12 October: NILU scientists provide new estimates of the methane emitted from the Nord Stream leaks. The new estimates suggest that in total, between 56 000-155 000 tonnes of methane were released into the atmosphere.
Estimates of the methane released into the atmosphere from the Nord Stream leaks were made using atmospheric observations at sites in the ICOS network and one additional site at Kjeller, Norway, operated by NILU.
“The method uses a model of atmospheric transport to relate the observations of atmospheric concentrations to emissions”, explains senior scientist Rona Thompson at NILU.
The four Nord Stream leaks occurred at approximately two locations on 26. September 2022. The first leak started at 02:03 local time (Nord Stream 2, Pipeline A). Later leaks started at 19:03 local time (Nord Stream 1 Pipeline A and B, Nord Stream 2 Pipeline A) and occurred over a small area, approximated by a single location in the NILU estimates.
Breaks in 3 the pipelines located close to Bornholm, Denmark, effectively resulted in 6 separate sections of broken pipeline: 3 shorter sections on the German side and 3 longer sections from Bornholm to Russia.
A first estimate of the gas leaking from the pipeline into the sea can be obtained based on the initial pressure of gas in the pipelines.
“At NILU, we have been studying natural and anthropogenic emissions of methane from the sea for many years; this amount is unprecedented”, adds senior scientist Ignacio Pisso, also NILU.
After getting new data from the Birkenes observatory and doing a rerun of the model based on the first 3 days of the leak, he saw that the amount of methane leaking out could reach 155 000 tonnes.
However, the amount emitted to the atmosphere is more difficult to quantify as not all methane released into the sea will reach the atmosphere.
According to senior researcher and team leader Bénédicte Ferré from CAGE/UiT – The Arctic University of Norway, naturally occurring microbes feed on methane coming out of the ocean floor.
“However, in this case, the amount of methane is orders of magnitude larger than that occurring naturally. It is also being released with such power that the microbes won’t have time to consume much of it”, she says.
To get an estimate of how much actually reached the atmosphere, scientists at NILU used atmospheric observations, but “these estimates are challenging to make, owing to uncertainties in the modelled atmospheric transport”, explains Thompson. “The diameter of the emission sources is only in the order of a hundred meters, but the atmospheric observations were recorded at sites up to hundreds of kilometers away.”

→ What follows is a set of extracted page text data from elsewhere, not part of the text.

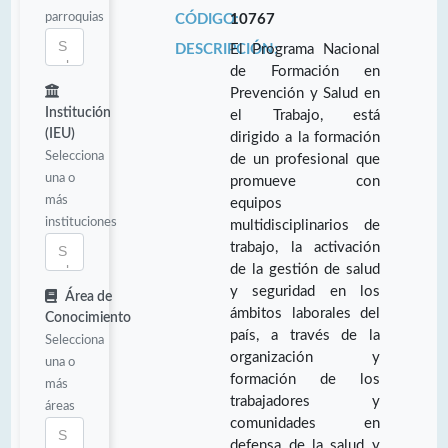
parroquias
CÓDIGO:
10767
DESCRIPCIÓN:
El Programa Nacional
de Formación en
Prevención y Salud en
Institución
el Trabajo, está
(IEU)
dirigido a la formación
Selecciona
de un profesional que
una o
promueve con
más
equipos
instituciones
multidisciplinarios de
trabajo, la activación
de la gestión de salud
y seguridad en los
Área de
ámbitos laborales del
Conocimiento
país, a través de la
Selecciona
organización y
una o
formación de los
más
trabajadores y
áreas
comunidades en
defensa de la salud y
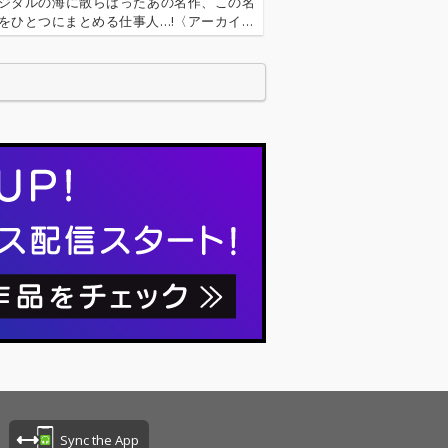
ジタルの海に散らばったあの名作、この名
をひとつにまとめる仕事人…!〈アーカイ奉
今日もデジタルの乱世を治める…!'''〈アーカ
とは…'''1.過去作の最新リマスター音源 2.
で未配信…
Sync the App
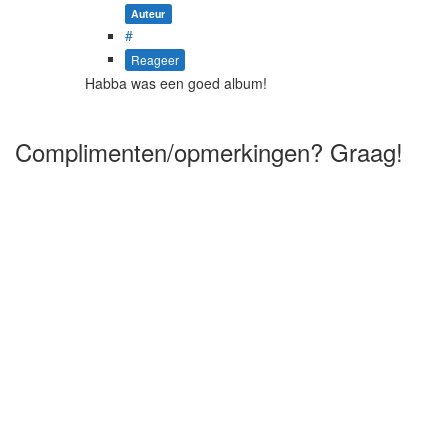
Auteur
#
Reageer
Habba was een goed album!
Complimenten/opmerkingen? Graag!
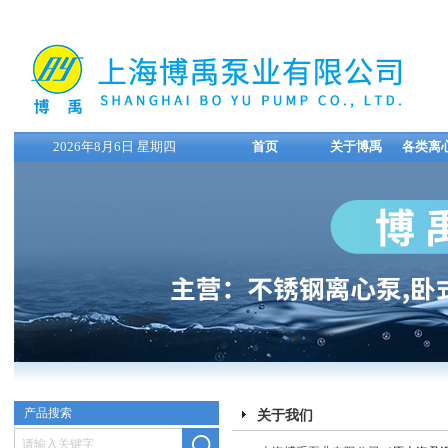
2026年8月6日 星期四
首页
关于博禹
各类离
产品搜索
关于我们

“Differences between the actual and modelled timing and location of the methane plume influence our emission estimates. Atmospheric flow is chaotic, and we are looking at a particular feature,” adds Ignacio Pisso.
Negligible climate impact
“If we compare the 155 000 tonnes of methane suspected to leak out of the Nord Stream pipes with the 22 000 tonnes of methane expected to be released from the Norwegian-western Svalbard margin per year, we see that the Nord Stream would leak between 2.5 and 7 times more than this natural phenomenon in just a few days,” continues Bénédicte Ferré. “The Nord Stream leak also occurred in shallower water.”
Although the Nord Stream leaks were large, the overall climate impact is still negligible. The approximately 56 000-155 000 tonnes released represents only about 0.01-0.03% of the methane emitted globally every year. The marine impact is also small since it lasted only for a short time period.

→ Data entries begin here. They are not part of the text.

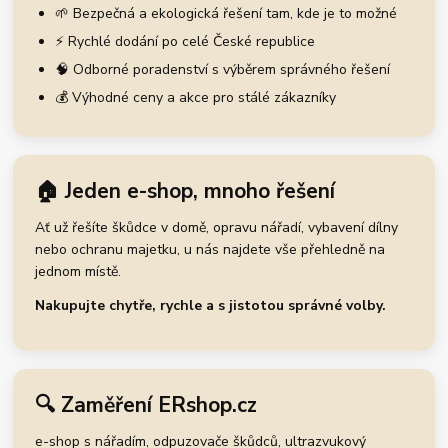
🌱 Bezpečná a ekologická řešení tam, kde je to možné
⚡ Rychlé dodání po celé České republice
🧠 Odborné poradenství s výběrem správného řešení
💰 Výhodné ceny a akce pro stálé zákazníky
🏠 Jeden e-shop, mnoho řešení
Ať už řešíte škůdce v domě, opravu nářadí, vybavení dílny
nebo ochranu majetku, u nás najdete vše přehledně na
jednom místě.
Nakupujte chytře, rychle a s jistotou správné volby.
🔍 Zaměření ERshop.cz
e-shop s nářadím, odpuzovače škůdců, ultrazvukový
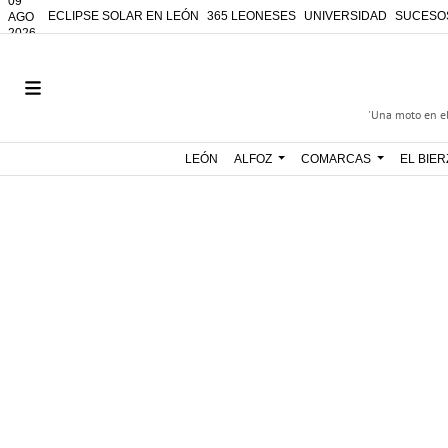
09
ECLIPSE SOLAR EN LEÓN
365 LEONESES
UNIVERSIDAD
SUCESO
AGO
2026
'Una moto en el
LEÓN
ALFOZ
COMARCAS
EL BIE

“What this event does highlight is the vulnerability of gas transport and storage infrastructure and its associated climate risk”, says senior scientist Stephen M. Platt from NILU. “Although natural gas as an energy source is considered to have a lower climate impact compared to coal, this advantage will be lost if a significant amount of methane leaks out.”
Methane is 30 times more powerful than CO2 as a greenhouse gas over a 100-year period and has a relatively short-lived lifetime in the atmosphere – about 10 years.
“Thus, reducing methane emissions needs to be a global priority this decade if we are to have any chance at keeping warming below 1.5°C by 2030”, concludes Rona Thompson.